* Task goal:
Please carry on the passage about PCR identification of the soybean rust pathogen from the point where it stops.

* Page excerpt:
+ + +

Sample extracts also were processed in PCR reaction mixtures with primer set Pme1:Pme2, specific for P. meibomiae (data not shown). No diagnostic 330 bp band was observed from any of the plant samples processed. Purified P. meibomiae DNA (80 ng in 4 µl) was amplified in a positive control, and the diagnostic 330 bp band was observed. A faint band approximately 330 bp in size also was observed when P. pachyrhizi DNA (80 ng in 4 µl) was used as a negative control. These results indicate that sample extracts should be processed with both primer sets, especially if a faint band is observed, because observation of a faint band produced with Ppa1:Ppa2 primers could indicate little P. pachyrhizi DNA in the sample or non-specific amplification of P. meibomiae DNA.
PCR product in DNA bands produced from amplification of soybean leaf extract was excised from the gel. DNA was extracted, purified (Qiaquick Gel Extraction kit, Qiagen Inc., Valencia, CA), and sent for sequencing to the DNA Sequencing Core Laboratory, University of Florida, Gainesville, FL. The DNA fragment was sequenced bidirectionally (two runs each direction) with the Ppa1:Ppa2 primer set. Results from the four sequencing runs were aligned and combined to produce a sequence of 241 bp. Because of discrepancies in the sequences produced, four nucleotide base pairs could not be resolved.
The nucleotide-nucleotide Blast program (web-based database search tool, National Center for Biotechnology Information, Bethesda, MD) was used to compare the edited sequence of 241 bp obtained to known DNA sequences. The sequence was found to be 98% identical (4 nucleotides could not be determined in our sequence) to a sequence published for P. pachyrhizi isolate MUT Zimbabwe by Frederick (1). The next closest match (not P. pachyrhizi) was 92% identical and was published for P. meibomiae isolate PR also by Frederick (1). These results confirm the rust pathogen on soybean and kudzu observed in Florida in November of 2004 was P. pachyrhizi.

+ + +

* Material shown:
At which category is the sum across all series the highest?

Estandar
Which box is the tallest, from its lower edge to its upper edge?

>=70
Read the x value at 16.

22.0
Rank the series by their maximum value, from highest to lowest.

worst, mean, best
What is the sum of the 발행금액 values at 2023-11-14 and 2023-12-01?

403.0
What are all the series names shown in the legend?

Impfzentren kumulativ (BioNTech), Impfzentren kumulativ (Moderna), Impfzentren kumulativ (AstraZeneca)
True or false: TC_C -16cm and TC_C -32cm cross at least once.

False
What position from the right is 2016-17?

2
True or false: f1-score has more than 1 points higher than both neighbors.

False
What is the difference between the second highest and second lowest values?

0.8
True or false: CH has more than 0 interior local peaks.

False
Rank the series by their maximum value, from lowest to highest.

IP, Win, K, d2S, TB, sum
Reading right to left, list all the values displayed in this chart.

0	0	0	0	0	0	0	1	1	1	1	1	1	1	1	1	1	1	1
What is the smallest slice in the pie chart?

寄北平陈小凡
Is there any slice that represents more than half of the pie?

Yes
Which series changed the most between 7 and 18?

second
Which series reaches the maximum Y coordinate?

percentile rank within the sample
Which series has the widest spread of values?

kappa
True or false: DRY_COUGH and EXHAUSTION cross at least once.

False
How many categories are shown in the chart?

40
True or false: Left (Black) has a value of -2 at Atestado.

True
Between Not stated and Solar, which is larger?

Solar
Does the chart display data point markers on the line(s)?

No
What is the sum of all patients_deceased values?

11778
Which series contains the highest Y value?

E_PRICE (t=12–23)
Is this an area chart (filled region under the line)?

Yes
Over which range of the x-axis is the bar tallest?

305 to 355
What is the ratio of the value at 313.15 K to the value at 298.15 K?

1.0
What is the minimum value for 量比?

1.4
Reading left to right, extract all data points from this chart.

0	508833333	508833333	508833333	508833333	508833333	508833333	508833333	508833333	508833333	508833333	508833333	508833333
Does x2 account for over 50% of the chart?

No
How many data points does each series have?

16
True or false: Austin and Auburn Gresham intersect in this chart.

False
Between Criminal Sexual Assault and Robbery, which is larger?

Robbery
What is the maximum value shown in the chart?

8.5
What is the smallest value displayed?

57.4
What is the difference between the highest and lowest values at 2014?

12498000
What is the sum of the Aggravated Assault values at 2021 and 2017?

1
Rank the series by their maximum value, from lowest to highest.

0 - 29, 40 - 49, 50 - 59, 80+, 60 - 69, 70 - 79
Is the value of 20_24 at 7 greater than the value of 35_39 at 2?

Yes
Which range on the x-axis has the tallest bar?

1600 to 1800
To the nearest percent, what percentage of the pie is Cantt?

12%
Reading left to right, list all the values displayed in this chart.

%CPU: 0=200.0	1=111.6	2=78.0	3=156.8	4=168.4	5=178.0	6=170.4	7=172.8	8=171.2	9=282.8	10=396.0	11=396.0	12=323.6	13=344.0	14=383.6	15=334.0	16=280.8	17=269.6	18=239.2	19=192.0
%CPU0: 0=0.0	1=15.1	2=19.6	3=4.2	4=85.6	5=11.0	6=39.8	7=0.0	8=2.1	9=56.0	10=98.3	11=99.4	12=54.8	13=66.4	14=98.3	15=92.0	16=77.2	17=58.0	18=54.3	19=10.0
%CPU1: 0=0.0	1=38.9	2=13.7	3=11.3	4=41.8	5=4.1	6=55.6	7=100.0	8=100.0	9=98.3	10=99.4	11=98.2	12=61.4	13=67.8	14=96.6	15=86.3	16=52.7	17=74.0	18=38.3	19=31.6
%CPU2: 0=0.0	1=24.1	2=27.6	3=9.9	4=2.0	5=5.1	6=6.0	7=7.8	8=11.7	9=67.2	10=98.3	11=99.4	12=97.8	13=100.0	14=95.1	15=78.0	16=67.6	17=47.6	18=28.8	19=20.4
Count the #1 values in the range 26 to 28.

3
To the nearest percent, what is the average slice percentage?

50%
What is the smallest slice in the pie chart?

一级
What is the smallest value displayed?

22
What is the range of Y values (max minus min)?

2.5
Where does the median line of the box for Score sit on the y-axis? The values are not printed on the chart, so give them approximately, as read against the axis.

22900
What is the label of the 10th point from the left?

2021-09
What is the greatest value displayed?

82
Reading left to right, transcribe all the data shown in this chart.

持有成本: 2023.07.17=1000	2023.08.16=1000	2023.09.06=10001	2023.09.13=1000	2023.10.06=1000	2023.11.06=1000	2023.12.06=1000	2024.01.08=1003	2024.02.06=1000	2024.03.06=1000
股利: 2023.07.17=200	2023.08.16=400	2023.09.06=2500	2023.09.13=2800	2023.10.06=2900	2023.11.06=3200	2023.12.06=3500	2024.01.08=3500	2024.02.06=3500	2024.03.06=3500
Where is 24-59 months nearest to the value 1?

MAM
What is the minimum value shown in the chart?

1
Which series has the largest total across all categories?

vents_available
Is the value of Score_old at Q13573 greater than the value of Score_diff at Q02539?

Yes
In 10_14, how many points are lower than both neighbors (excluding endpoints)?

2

+ + +

* Response area:
A real-time PCR protocol modified from Frederick et al (1) is used by USDA APHIS labs to confirm Asian soybean rust. The protocol described here differs from the USD APHIS protocol because samples are processed with a rapid DNA extraction kit that does not require liquid nitrogen, different primer sets are used, and the thermocycler program is optimized for traditional (not real-time) PCR. The protocol described here offers labs without real-time PCR equipment an alternative for confirming samples subsequent to the initial USDA APHIS confirmation in a state.
This is the first report of Asian soybean rust in Florida. Florida had been identified as a potential location for the over-winter survival of P. pachyrhizi (6). Leguminous crops, weeds, ornamentals, and forages could potentially serve as alternative hosts. The impact of this pathogen on these potential hosts and the contribution of inoculum produced in Florida to soybean crops in the rest of the U.S. are currently unknown. However, in February and March of 2005, P. pachyrhizi was confirmed with this protocol on kudzu leaf samples collected by the Florida Department of Agriculture and Consumer Services, Division of Plant Industry in Pasco and Hernando Counties in Florida.
The authors wish to thank Reid Frederick, USDA, ARS, NAA for his assistance and for providing purified genomic DNA of P. pachyrhizi and P. meibomiae and the Florida Department of Agriculture and Consumer Services, Division of Plant Industry.